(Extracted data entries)
Segment Open

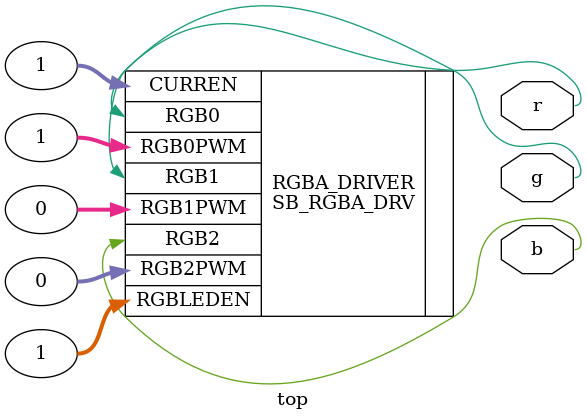
<source format=v>
module top (output g, b, r);

    // Instantiate the RGB driver
    SB_RGBA_DRV RGBA_DRIVER (
        .CURREN(1),
        .RGBLEDEN(1),
        .RGB0PWM(1),
        .RGB1PWM(0),
        .RGB2PWM(0),
        .RGB0(r),
        .RGB1(g),
        .RGB2(b)
    );
    defparam RGBA_DRIVER.CURRENT_MODE = "0b1";
    defparam RGBA_DRIVER.RGB0_CURRENT = "0b000001";
    defparam RGBA_DRIVER.RGB1_CURRENT = "0b000111";
    defparam RGBA_DRIVER.RGB2_CURRENT = "0b000111";

endmodule
</source>
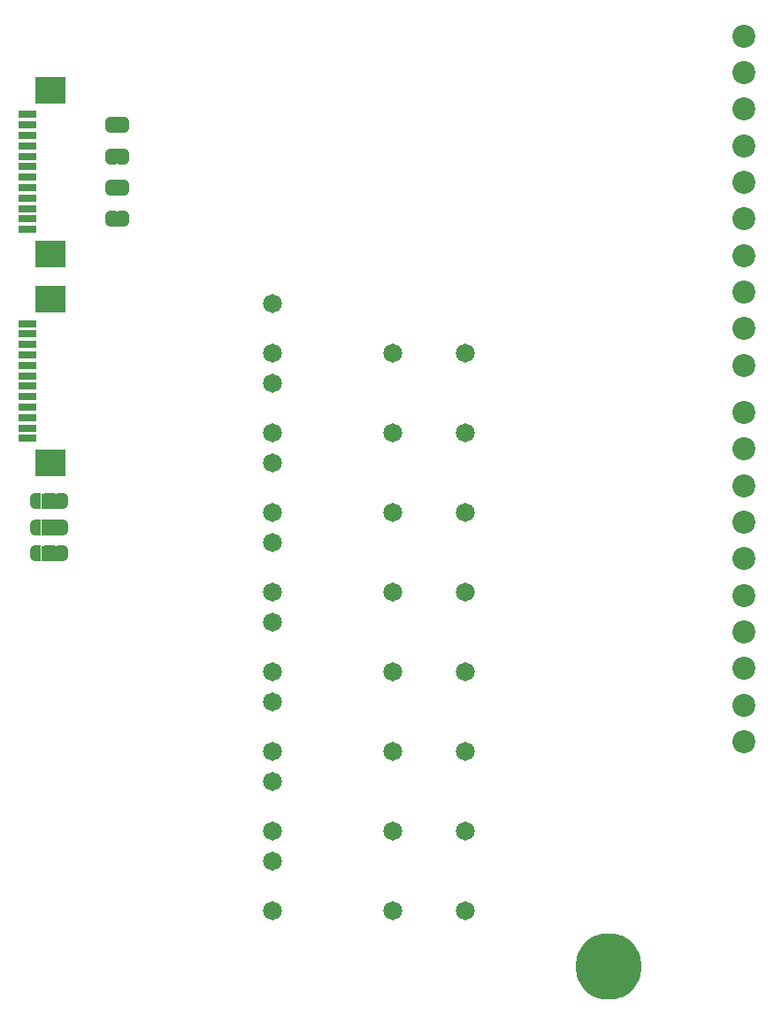
<source format=gbr>
%TF.GenerationSoftware,KiCad,Pcbnew,9.0.2*%
%TF.CreationDate,2025-06-13T13:04:20+03:00*%
%TF.ProjectId,PMCNV-RQ8,504d434e-562d-4525-9138-2e6b69636164,rev?*%
%TF.SameCoordinates,Original*%
%TF.FileFunction,Soldermask,Bot*%
%TF.FilePolarity,Negative*%
%FSLAX46Y46*%
G04 Gerber Fmt 4.6, Leading zero omitted, Abs format (unit mm)*
G04 Created by KiCad (PCBNEW 9.0.2) date 2025-06-13 13:04:20*
%MOMM*%
%LPD*%
G01*
G04 APERTURE LIST*
G04 Aperture macros list*
%AMFreePoly0*
4,1,23,0.500000,-0.750000,0.000000,-0.750000,0.000000,-0.745722,-0.065263,-0.745722,-0.191342,-0.711940,-0.304381,-0.646677,-0.396677,-0.554381,-0.461940,-0.441342,-0.495722,-0.315263,-0.495722,-0.250000,-0.500000,-0.250000,-0.500000,0.250000,-0.495722,0.250000,-0.495722,0.315263,-0.461940,0.441342,-0.396677,0.554381,-0.304381,0.646677,-0.191342,0.711940,-0.065263,0.745722,0.000000,0.745722,
0.000000,0.750000,0.500000,0.750000,0.500000,-0.750000,0.500000,-0.750000,$1*%
%AMFreePoly1*
4,1,23,0.000000,0.745722,0.065263,0.745722,0.191342,0.711940,0.304381,0.646677,0.396677,0.554381,0.461940,0.441342,0.495722,0.315263,0.495722,0.250000,0.500000,0.250000,0.500000,-0.250000,0.495722,-0.250000,0.495722,-0.315263,0.461940,-0.441342,0.396677,-0.554381,0.304381,-0.646677,0.191342,-0.711940,0.065263,-0.745722,0.000000,-0.745722,0.000000,-0.750000,-0.500000,-0.750000,
-0.500000,0.750000,0.000000,0.750000,0.000000,0.745722,0.000000,0.745722,$1*%
%AMFreePoly2*
4,1,23,0.550000,-0.750000,0.000000,-0.750000,0.000000,-0.745722,-0.065263,-0.745722,-0.191342,-0.711940,-0.304381,-0.646677,-0.396677,-0.554381,-0.461940,-0.441342,-0.495722,-0.315263,-0.495722,-0.250000,-0.500000,-0.250000,-0.500000,0.250000,-0.495722,0.250000,-0.495722,0.315263,-0.461940,0.441342,-0.396677,0.554381,-0.304381,0.646677,-0.191342,0.711940,-0.065263,0.745722,0.000000,0.745722,
0.000000,0.750000,0.550000,0.750000,0.550000,-0.750000,0.550000,-0.750000,$1*%
%AMFreePoly3*
4,1,23,0.000000,0.745722,0.065263,0.745722,0.191342,0.711940,0.304381,0.646677,0.396677,0.554381,0.461940,0.441342,0.495722,0.315263,0.495722,0.250000,0.500000,0.250000,0.500000,-0.250000,0.495722,-0.250000,0.495722,-0.315263,0.461940,-0.441342,0.396677,-0.554381,0.304381,-0.646677,0.191342,-0.711940,0.065263,-0.745722,0.000000,-0.745722,0.000000,-0.750000,-0.550000,-0.750000,
-0.550000,0.750000,0.000000,0.750000,0.000000,0.745722,0.000000,0.745722,$1*%
G04 Aperture macros list end*
%ADD10C,1.812000*%
%ADD11C,2.200000*%
%ADD12O,6.350000X6.350000*%
%ADD13FreePoly0,0.000000*%
%ADD14FreePoly1,0.000000*%
%ADD15R,1.803400X0.635000*%
%ADD16R,2.997200X2.590800*%
%ADD17FreePoly2,180.000000*%
%ADD18R,1.000000X1.500000*%
%ADD19FreePoly3,180.000000*%
G04 APERTURE END LIST*
%TO.C,JP3*%
G36*
X-25150000Y27750000D02*
G01*
X-24850000Y27750000D01*
X-24850000Y29250000D01*
X-25150000Y29250000D01*
X-25150000Y27750000D01*
G37*
%TO.C,JP6*%
G36*
X-30750000Y-3250000D02*
G01*
X-32250000Y-3250000D01*
X-32250000Y-4750000D01*
X-30750000Y-4750000D01*
X-30750000Y-3250000D01*
G37*
%TO.C,JP4*%
G36*
X-25150000Y24750000D02*
G01*
X-24850000Y24750000D01*
X-24850000Y26250000D01*
X-25150000Y26250000D01*
X-25150000Y24750000D01*
G37*
%TO.C,JP2*%
G36*
X-25150000Y30750000D02*
G01*
X-24850000Y30750000D01*
X-24850000Y32250000D01*
X-25150000Y32250000D01*
X-25150000Y30750000D01*
G37*
%TO.C,JP5*%
G36*
X-30750000Y-750000D02*
G01*
X-32250000Y-750000D01*
X-32250000Y-2250000D01*
X-30750000Y-2250000D01*
X-30750000Y-750000D01*
G37*
%TO.C,JP7*%
G36*
X-30750000Y-5750000D02*
G01*
X-32250000Y-5750000D01*
X-32250000Y-7250000D01*
X-30750000Y-7250000D01*
X-30750000Y-5750000D01*
G37*
%TO.C,JP1*%
G36*
X-25150000Y33750000D02*
G01*
X-24850000Y33750000D01*
X-24850000Y35250000D01*
X-25150000Y35250000D01*
X-25150000Y33750000D01*
G37*
%TD*%
D10*
%TO.C,K4*%
X-10160000Y-10160000D03*
X1340000Y-10160000D03*
X8340000Y-10160000D03*
X-10160000Y-5460000D03*
%TD*%
%TO.C,K5*%
X-10160000Y-17780000D03*
X1340000Y-17780000D03*
X8340000Y-17780000D03*
X-10160000Y-13080000D03*
%TD*%
%TO.C,K6*%
X-10160000Y-25400000D03*
X1340000Y-25400000D03*
X8340000Y-25400000D03*
X-10160000Y-20700000D03*
%TD*%
%TO.C,K8*%
X-10160000Y-40640000D03*
X1340000Y-40640000D03*
X8340000Y-40640000D03*
X-10160000Y-35940000D03*
%TD*%
%TO.C,K1*%
X-10160000Y12700000D03*
X1340000Y12700000D03*
X8340000Y12700000D03*
X-10160000Y17400000D03*
%TD*%
D11*
%TO.C,J8*%
X35000000Y-24500000D03*
X35000000Y-21000000D03*
X35000000Y-17500000D03*
X35000000Y-14000000D03*
X35000000Y-10500000D03*
X35000000Y-7000000D03*
X35000000Y-3500000D03*
X35000000Y0D03*
X35000000Y3500000D03*
X35000000Y7000000D03*
%TD*%
D10*
%TO.C,K7*%
X-10160000Y-33020000D03*
X1340000Y-33020000D03*
X8340000Y-33020000D03*
X-10160000Y-28320000D03*
%TD*%
D12*
%TO.C,PE1*%
X22000000Y-46000000D03*
%TD*%
D10*
%TO.C,K3*%
X-10160000Y-2540000D03*
X1340000Y-2540000D03*
X8340000Y-2540000D03*
X-10160000Y2160000D03*
%TD*%
%TO.C,K2*%
X-10160000Y5080000D03*
X1340000Y5080000D03*
X8340000Y5080000D03*
X-10160000Y9780000D03*
%TD*%
D11*
%TO.C,J7*%
X35000000Y11500000D03*
X35000000Y15000000D03*
X35000000Y18500000D03*
X35000000Y22000000D03*
X35000000Y25500000D03*
X35000000Y29000000D03*
X35000000Y32500000D03*
X35000000Y36000000D03*
X35000000Y39500000D03*
X35000000Y43000000D03*
%TD*%
D13*
%TO.C,JP3*%
X-25650000Y28500000D03*
D14*
X-24350000Y28500000D03*
%TD*%
D15*
%TO.C,JM4*%
X-33556000Y15499992D03*
X-33556000Y14499994D03*
X-33556000Y13499996D03*
X-33556000Y12499998D03*
X-33556000Y11500000D03*
X-33556000Y10500000D03*
X-33556000Y9500000D03*
X-33556000Y8500000D03*
X-33556000Y7500002D03*
X-33556000Y6500004D03*
X-33556000Y5500006D03*
X-33556000Y4500008D03*
D16*
X-31385999Y17850003D03*
X-31385999Y2149997D03*
%TD*%
D15*
%TO.C,JM2*%
X-33556000Y35499992D03*
X-33556000Y34499994D03*
X-33556000Y33499996D03*
X-33556000Y32499998D03*
X-33556000Y31500000D03*
X-33556000Y30500000D03*
X-33556000Y29500000D03*
X-33556000Y28500000D03*
X-33556000Y27500002D03*
X-33556000Y26500004D03*
X-33556000Y25500006D03*
X-33556000Y24500008D03*
D16*
X-31385999Y37850003D03*
X-31385999Y22149997D03*
%TD*%
D17*
%TO.C,JP6*%
X-30200000Y-4000000D03*
D18*
X-31500000Y-4000000D03*
D19*
X-32800000Y-4000000D03*
%TD*%
D13*
%TO.C,JP4*%
X-25650000Y25500000D03*
D14*
X-24350000Y25500000D03*
%TD*%
D13*
%TO.C,JP2*%
X-25650000Y31500000D03*
D14*
X-24350000Y31500000D03*
%TD*%
D17*
%TO.C,JP5*%
X-30200000Y-1500000D03*
D18*
X-31500000Y-1500000D03*
D19*
X-32800000Y-1500000D03*
%TD*%
D17*
%TO.C,JP7*%
X-30200000Y-6500000D03*
D18*
X-31500000Y-6500000D03*
D19*
X-32800000Y-6500000D03*
%TD*%
D13*
%TO.C,JP1*%
X-25650000Y34500000D03*
D14*
X-24350000Y34500000D03*
%TD*%
M02*

</source>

Segment Closed

▶ Exercise aim:
Only the lines with "defparam" are needed; find them in the records and copy each one.

▶ Output for this task:
    defparam RGBA_DRIVER.CURRENT_MODE = "0b1";
    defparam RGBA_DRIVER.RGB0_CURRENT = "0b000001";
    defparam RGBA_DRIVER.RGB1_CURRENT = "0b000111";
    defparam RGBA_DRIVER.RGB2_CURRENT = "0b000111";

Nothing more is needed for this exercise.